Controversial Maharlika bill clinches final Senate approval
MANILA, Philippines — A heavily reconstructed version of the controversial Maharlika Investment Fund bill secured the nod of the Senate on its third and final reading, nine days after President Ferdinand Marcos Jr. had certified the measure as urgent.
Straight out of the period of amendments, Senate Bill No, 2020, or the proposed Maharlika Investment Fund Act, was approved in the upper chamber on second reading, and immediately after, on third reading during a session that extended until the wee hours of Wednesday.
For measures certified as urgent by the President, Congress is allowed to forgo the usual three-day interval between the second and third reading as required in the 1987 Constitution.
The MIF bill got 19 votes in the affirmative, one negative, and one abstention.
Opposition Senator Risa Hontiveros voted against the measure, while Senator Nancy Binay abstained.
Senate Minority Leader Aquilino Pimentel III, Senator Francis Escudero, and Senator Imee Marcos were not present on the floor to cast their votes.
Reforming MIF bill
During the hours-long period of amendments for the MIF bill, the Senate explicitly banned investments in the proposed MIF from the Social Security System, Government Service Insurance System, Philippine Health Insurance Corp., Home Development Mutual Fund, Overseas Workers Welfare Administration, and Philippine Veterans Affairs Office.
Senators Raffy Tulfo, Ronald dela Rosa, Pia Cayetano, and Joel Villanueva were among the lawmakers who pushed for the change, which bill sponsor Senator Mark Villar accepted.
This is a shift from Villar’s position on Monday when he said he was unconvinced of the need to completely close the investment window for state-run pension funds.
Senator Sherwin Gatchalian sought to remove Bangko Sentral ng Pilipinas dividends as funding sources for the proposed MIF during the first two years after its creation.
But Villar rejected the amendment, noting that it is a priority of the Marcos administration’s economic team to use BSP dividends for the investment fund.
Among the changes in the MIF bill that Villar accepted was the proposal of Hontiveros to disqualify from the MIF Board of Directors any person, who within five years before being appointed, has a pending administrative or judicial case relating to fraud, plunder, corrupt practices, money laundering, tax evasion or any similar crimes involving misuse of money or breach of trust.
The Senate-approved MIF proposal also imposes heavier penalties for anomalous activities concerning the investment fund.
Senator Robin Padilla had urged to make available all documents relating to the MIF and Maharlika Investment Corp. (MIC) in both English and Filipino. He argued that dissenters of the controversial measure might not be able to understand what the bill would intend to do.
This was an amendment Villar likewise accepted.

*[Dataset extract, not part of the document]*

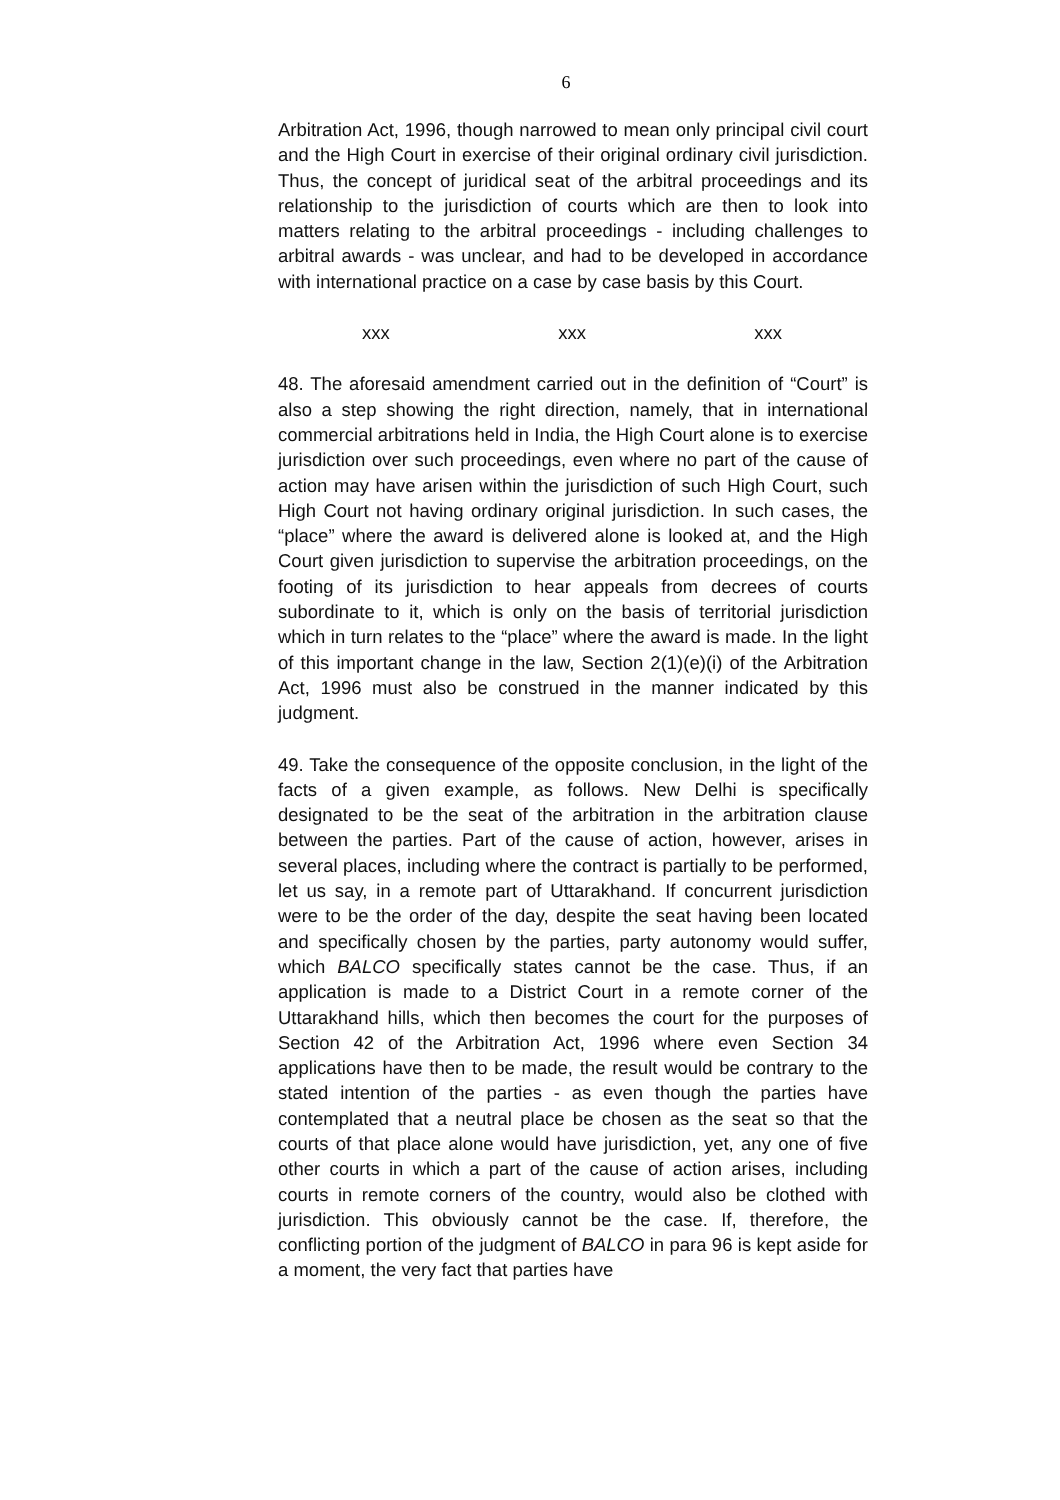6
Arbitration Act, 1996, though narrowed to mean only principal civil court and the High Court in exercise of their original ordinary civil jurisdiction. Thus, the concept of juridical seat of the arbitral proceedings and its relationship to the jurisdiction of courts which are then to look into matters relating to the arbitral proceedings - including challenges to arbitral awards - was unclear, and had to be developed in accordance with international practice on a case by case basis by this Court.
xxx xxx xxx
48. The aforesaid amendment carried out in the definition of “Court” is also a step showing the right direction, namely, that in international commercial arbitrations held in India, the High Court alone is to exercise jurisdiction over such proceedings, even where no part of the cause of action may have arisen within the jurisdiction of such High Court, such High Court not having ordinary original jurisdiction. In such cases, the “place” where the award is delivered alone is looked at, and the High Court given jurisdiction to supervise the arbitration proceedings, on the footing of its jurisdiction to hear appeals from decrees of courts subordinate to it, which is only on the basis of territorial jurisdiction which in turn relates to the “place” where the award is made. In the light of this important change in the law, Section 2(1)(e)(i) of the Arbitration Act, 1996 must also be construed in the manner indicated by this judgment.
49. Take the consequence of the opposite conclusion, in the light of the facts of a given example, as follows. New Delhi is specifically designated to be the seat of the arbitration in the arbitration clause between the parties. Part of the cause of action, however, arises in several places, including where the contract is partially to be performed, let us say, in a remote part of Uttarakhand. If concurrent jurisdiction were to be the order of the day, despite the seat having been located and specifically chosen by the parties, party autonomy would suffer, which BALCO specifically states cannot be the case. Thus, if an application is made to a District Court in a remote corner of the Uttarakhand hills, which then becomes the court for the purposes of Section 42 of the Arbitration Act, 1996 where even Section 34 applications have then to be made, the result would be contrary to the stated intention of the parties - as even though the parties have contemplated that a neutral place be chosen as the seat so that the courts of that place alone would have jurisdiction, yet, any one of five other courts in which a part of the cause of action arises, including courts in remote corners of the country, would also be clothed with jurisdiction. This obviously cannot be the case. If, therefore, the conflicting portion of the judgment of BALCO in para 96 is kept aside for a moment, the very fact that parties have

All reports of the MIC will be made available to the public through its website, as proposed by Gatchalian.
The rigorous discussions on the amendments to the hotly debated MIF bill led to the early morning vote and eventual approval of the proposed legislation.
‘Road to debt, debt, more debt’
Prior to the bill’s passage in the upper chamber, Pimentel delivered a turno en contra speech to criticize the “totally unjustified” bid to establish the controversial fund.
“The MIF’s promised land full of bread, honey, and wine may or may not happen. But what is certain is the MIF will lead us to the road to debt, debt, and more debt. Like as if we are not yet swimming in an ocean of debt of more than P13 trillion,” he said.
Pimentel expressed certainty that the creation of the MIF “will be built with the blood, sweat, and tears in the form of the hard-earned taxes paid by every Filipino.”
President Marcos certified the MIF bill as urgent in both the Senate and the House of Representatives, allowing Congress to approve the measure in just a few months since the contentious proposal first came to light.
In his certification letter addressed to the Senate, Marcos cited global inflation, economic consequences of the Ukraine-Russia conflict, and continuing interest rate hikes in the international financial sector as “compelling” grounds to tag the MIF bill as high priority.
Senate President Juan Miguel Zubiri said a bicameral committee would meet at 11 a.m. on Wednesday to reconcile the disagreeing provisions between the chambers’ versions of the measure.
After this, Congress can immediately transmit the bill to Marcos for his signature.